> **Directions**
Reproduce word for word the lines of the listing below, starting at the line with "clases en ocho departamentos se" and ending at the line with "calendario escolar no se vea afectado, y", both included.

(Text extractions, page by page)
****

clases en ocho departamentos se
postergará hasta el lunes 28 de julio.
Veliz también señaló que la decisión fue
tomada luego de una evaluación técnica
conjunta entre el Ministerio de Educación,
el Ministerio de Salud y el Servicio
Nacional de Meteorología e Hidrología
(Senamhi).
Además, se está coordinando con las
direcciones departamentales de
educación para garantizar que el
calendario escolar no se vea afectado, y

****

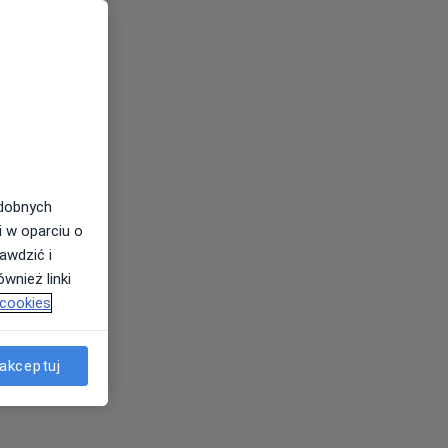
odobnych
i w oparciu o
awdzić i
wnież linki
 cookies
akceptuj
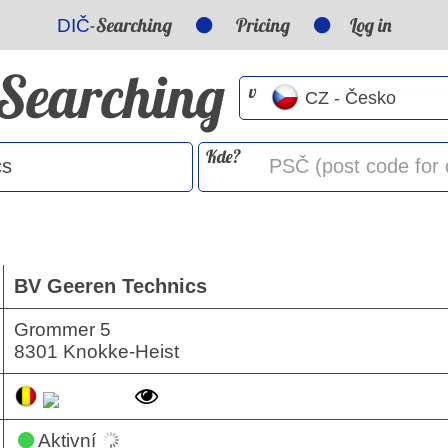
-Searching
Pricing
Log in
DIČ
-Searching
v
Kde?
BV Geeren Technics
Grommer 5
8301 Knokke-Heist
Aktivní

****

> **Result**
clases en ocho departamentos se
postergará hasta el lunes 28 de julio.
Veliz también señaló que la decisión fue
tomada luego de una evaluación técnica
conjunta entre el Ministerio de Educación,
el Ministerio de Salud y el Servicio
Nacional de Meteorología e Hidrología
(Senamhi).
Además, se está coordinando con las
direcciones departamentales de
educación para garantizar que el
calendario escolar no se vea afectado, y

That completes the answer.